* _PROMPT_
Find every line of the records that contains the string "images", and copy each of those lines in full.

^^^^

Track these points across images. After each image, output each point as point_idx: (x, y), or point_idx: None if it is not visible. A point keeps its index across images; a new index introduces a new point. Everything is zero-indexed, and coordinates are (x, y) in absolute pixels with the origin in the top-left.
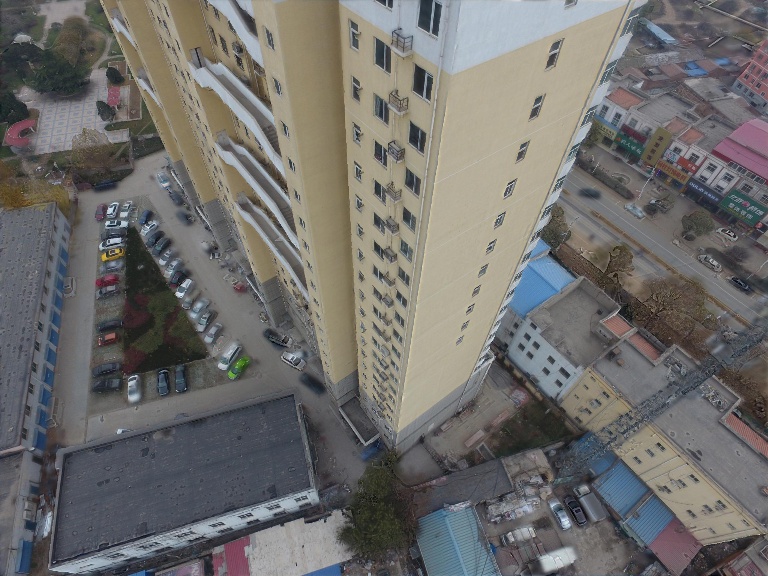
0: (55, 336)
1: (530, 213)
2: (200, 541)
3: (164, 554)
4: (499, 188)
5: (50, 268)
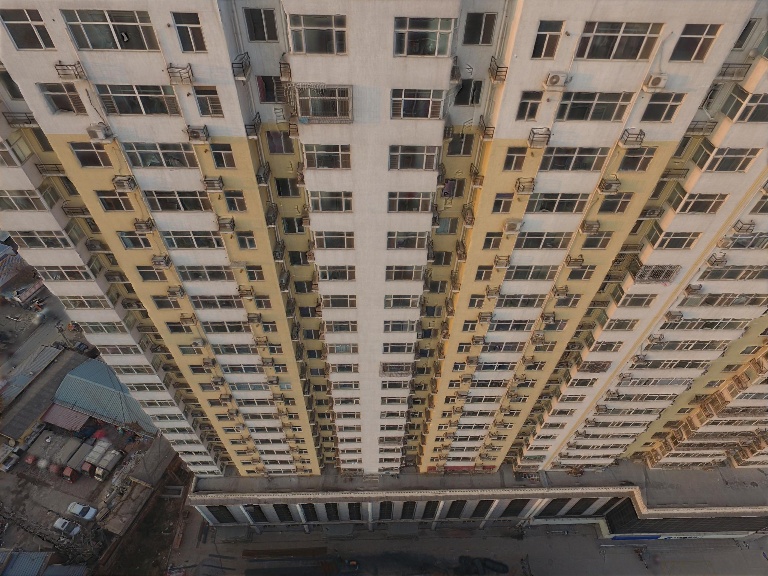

^^^^

* _RESULT OF THIS TASK_
Track these points across images. After each image, output each point as point_idx: (x, y), or point_idx: None if it is not visible. A point keeps its index across images; a new index introduces a new point. Everything is zero-indexed, and coordinates are (x, y) in absolute pixels with the origin in the top-left.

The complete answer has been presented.